Davies is just one of many authors—not to mention ordinary, non-literary folk—to confess themselves befuddled by these deceptively innocuous pronouns. Little wonder, when language experts themselves can’t agree. Over the past century, few topics have ruffled more feathers in the linguistic aviary than that and which, with language pundits squabbling over whether the distinction is real or bogus, enforceable or laughable.
Leaving for a moment the rich historical debate, let’s look at the that/which rule—or convention, as we might more accurately call it. On the surface it’s relatively simple: use that to begin a restrictive clause and which to begin a non-restrictive clause. But in reality, many writers have as much difficulty differentiating between restrictive and non-restrictive clauses as they do sorting out the words that should begin them.
A non-restrictive clause describes a word without restricting or limiting its meaning. It helps to think of a non-restrictive clause as non-essential. It interrupts the main point of the sentence, adding extra, "by the way" information that is interesting but not entirely necessary. Here are some examples:
- Shaun’s father, who was a tax accountant for thirty years, now runs a psychic hotline from his cottage in the Muskokas.
- Even now I miss Hillsdale Elementary, where the most valuable lessons unfolded in the schoolyard.
- Lunch, which was served at 12:30 sharp, consisted of codfish hash, beet greens and boiled tea.
Notice that in all three cases, the non-restrictive clause can disappear from the sentence without affecting the main idea. To signal that a non-restrictive clause is merely an interruption or elaboration, we set it off with a pair of commas—or one comma if, as in the second example, the clause is at the end of the sentence.
Notice also that the clause in the third example begins with which, not that, since which is the right pronoun to begin a non-restrictive clause.
A restrictive clause is just the opposite. It restricts or limits the meaning of the word or words it describes. No mere interruption or interjection, it provides information that is essential to the main idea.
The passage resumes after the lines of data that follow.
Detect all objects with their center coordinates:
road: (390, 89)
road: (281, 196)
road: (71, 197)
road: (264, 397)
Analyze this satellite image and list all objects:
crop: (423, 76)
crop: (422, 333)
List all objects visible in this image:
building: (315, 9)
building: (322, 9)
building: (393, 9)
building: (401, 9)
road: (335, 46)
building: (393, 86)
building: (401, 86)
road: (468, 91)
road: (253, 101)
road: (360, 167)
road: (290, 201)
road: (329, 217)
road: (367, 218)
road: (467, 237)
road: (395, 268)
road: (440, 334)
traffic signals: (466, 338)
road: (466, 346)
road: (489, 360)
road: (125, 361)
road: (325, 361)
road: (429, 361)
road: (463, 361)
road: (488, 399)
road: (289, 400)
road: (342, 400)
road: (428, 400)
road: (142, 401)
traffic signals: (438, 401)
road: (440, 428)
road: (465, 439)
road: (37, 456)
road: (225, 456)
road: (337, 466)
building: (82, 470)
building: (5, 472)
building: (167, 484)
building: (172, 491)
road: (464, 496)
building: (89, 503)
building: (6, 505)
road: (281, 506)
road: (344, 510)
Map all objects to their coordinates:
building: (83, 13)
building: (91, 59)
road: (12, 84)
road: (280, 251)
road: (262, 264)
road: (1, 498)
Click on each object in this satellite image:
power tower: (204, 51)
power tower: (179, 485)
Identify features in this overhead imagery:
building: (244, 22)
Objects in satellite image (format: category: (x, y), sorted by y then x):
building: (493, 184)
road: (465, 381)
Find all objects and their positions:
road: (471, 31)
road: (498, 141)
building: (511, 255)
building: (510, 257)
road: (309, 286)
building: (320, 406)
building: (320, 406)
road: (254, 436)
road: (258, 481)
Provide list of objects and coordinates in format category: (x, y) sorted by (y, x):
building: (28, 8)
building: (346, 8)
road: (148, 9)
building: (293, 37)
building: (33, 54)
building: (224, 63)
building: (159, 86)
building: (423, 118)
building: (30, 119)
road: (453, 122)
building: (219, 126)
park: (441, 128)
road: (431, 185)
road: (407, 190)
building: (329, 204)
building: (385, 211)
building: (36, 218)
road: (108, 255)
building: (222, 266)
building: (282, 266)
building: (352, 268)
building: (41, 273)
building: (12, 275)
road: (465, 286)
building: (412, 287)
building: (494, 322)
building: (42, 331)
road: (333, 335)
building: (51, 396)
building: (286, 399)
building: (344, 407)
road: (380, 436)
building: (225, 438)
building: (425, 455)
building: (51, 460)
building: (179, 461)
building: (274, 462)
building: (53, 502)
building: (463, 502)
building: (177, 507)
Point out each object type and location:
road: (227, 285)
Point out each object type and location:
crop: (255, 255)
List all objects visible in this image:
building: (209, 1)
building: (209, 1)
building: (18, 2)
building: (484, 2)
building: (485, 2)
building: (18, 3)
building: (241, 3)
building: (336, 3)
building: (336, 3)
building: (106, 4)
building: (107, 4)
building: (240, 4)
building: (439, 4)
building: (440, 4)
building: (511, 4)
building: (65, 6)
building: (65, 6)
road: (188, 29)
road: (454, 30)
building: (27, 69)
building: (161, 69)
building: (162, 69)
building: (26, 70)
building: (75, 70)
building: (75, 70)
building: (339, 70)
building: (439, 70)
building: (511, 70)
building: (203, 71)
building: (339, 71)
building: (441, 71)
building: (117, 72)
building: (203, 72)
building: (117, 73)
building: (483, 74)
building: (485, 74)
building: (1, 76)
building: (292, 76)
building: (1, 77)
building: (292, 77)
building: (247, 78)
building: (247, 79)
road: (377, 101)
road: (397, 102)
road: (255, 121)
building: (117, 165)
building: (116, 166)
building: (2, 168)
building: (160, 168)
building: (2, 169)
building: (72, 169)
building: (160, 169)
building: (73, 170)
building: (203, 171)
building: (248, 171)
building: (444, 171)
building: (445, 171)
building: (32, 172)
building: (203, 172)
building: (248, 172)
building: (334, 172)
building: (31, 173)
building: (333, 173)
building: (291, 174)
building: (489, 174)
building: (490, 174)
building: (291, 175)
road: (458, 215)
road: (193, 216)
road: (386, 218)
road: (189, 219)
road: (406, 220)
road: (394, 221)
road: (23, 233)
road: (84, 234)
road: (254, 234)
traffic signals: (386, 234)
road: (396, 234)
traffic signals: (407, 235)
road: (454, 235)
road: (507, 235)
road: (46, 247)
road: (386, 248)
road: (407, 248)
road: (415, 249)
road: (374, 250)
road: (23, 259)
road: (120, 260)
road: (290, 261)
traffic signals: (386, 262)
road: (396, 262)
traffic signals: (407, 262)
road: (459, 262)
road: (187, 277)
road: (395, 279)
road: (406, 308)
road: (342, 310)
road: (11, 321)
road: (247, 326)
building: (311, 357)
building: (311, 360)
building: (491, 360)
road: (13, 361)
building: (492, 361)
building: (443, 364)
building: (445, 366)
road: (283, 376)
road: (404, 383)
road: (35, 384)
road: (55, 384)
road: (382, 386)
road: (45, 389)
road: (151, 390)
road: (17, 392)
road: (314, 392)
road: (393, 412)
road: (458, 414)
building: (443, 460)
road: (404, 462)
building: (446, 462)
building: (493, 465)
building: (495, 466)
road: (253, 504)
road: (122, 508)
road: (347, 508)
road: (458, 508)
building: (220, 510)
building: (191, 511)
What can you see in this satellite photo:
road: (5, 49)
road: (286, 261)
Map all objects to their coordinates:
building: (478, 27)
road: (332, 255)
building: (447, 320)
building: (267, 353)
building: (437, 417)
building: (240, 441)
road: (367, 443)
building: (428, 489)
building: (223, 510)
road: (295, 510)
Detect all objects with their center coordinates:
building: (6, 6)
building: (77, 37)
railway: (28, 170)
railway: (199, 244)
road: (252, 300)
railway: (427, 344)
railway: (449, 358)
A restrictive clause often defines what it describes, as in these examples:
- Vancouver residents who do not hold secure, well-paying jobs must resent the city’s portrayal as a land of opportunity.
- We cherish warm memories of our fellow alumni who are dead.
- Years ago I painted a picture of the deserted warehouse that burned down last week.
In all three sentences, the restrictive clause is essential to the main meaning, defining which Vancouver residents must feel resentful, which fellow alumni evoke warm memories, which deserted warehouse I painted a picture of. To show that the clause is essential, we run it into the sentence without commas.
Punctuation skeptics may snicker, but the presence or absence of commas around descriptive clauses is not some finicky bit of window-dressing, nice for the fanatical few but hardly necessary for the rest of us. On the contrary, commas (Commas That Count and Commas That Clutter) can radically affect meaning.
Imagine commas around the restrictive clause in the first sample sentence above. Suddenly the main idea becomes "Vancouver residents (all of them)—who, by the way, do not hold secure, well-paying jobs—must resent the city’s portrayal as a land of opportunity." A comma before the clause in the second sentence wreaks similar havoc with the sense. Now the main idea is "We cherish warm memories of our fellow alumni—who, sorry to say, are all dead."
Notice that in the third sentence, the restrictive clause begins with that, not which. Those who observe a distinction between the two reserve that for restrictive clauses and which, as we’ve seen, for non-restrictive.
If that’s all there is to that and which, then why is this modest principle the subject of so much grammatical hand-wringing?
The which part of the convention is largely beyond dispute. All reputable language guides and authorities stipulate that which must begin a non-restrictive clause. The disagreement centres on that. The fact is that to many ears, "Years ago I painted a picture of the deserted warehouse which burned down last week" sounds just as correct and natural as the that version. Countless people, including professional—indeed, award-winning—writers, use which and that interchangeably to begin restrictive clauses, basing their choice more on sound and rhythm than on an ironclad rule. And they’ve done so for centuries.
It’s difficult to pin down exactly when the that/which question took root in English grammar. Some point to H.W. Fowler as the inventor of the rule. After all, he wrote about it in 1906 in The King’s English, and later in his hugely influential Modern English Usage (1926). But it’s probably more accurate to say that Fowler popularized the rule, since language scholars before him had advocated the same notion.
Regardless of its provenance, the that/which distinction has attracted stalwart supporters and steadfast foes. With two factions to choose from, what’s a person to do?
The bottom line
Bear in mind that the one incontrovertible rule concerns the punctuation: commas with a non-restrictive clause, no commas with a restrictive. If a clause is non-restrictive (therefore preceded by a comma), use which rather than that. Remember, there’s no debate there. If a clause is restrictive (with no commas), you can choose sides. If you want to differentiate, use that. If not, use whichever pronoun sounds better.
That said, in casting your support, you should know that most Canadian grammar and usage texts advocate the that/which distinction, particularly for formal writing. Most Canadian editors follow the convention, as do many careful writers. So if you decide to go that and which hunting, you’ll find yourself in distinguished company.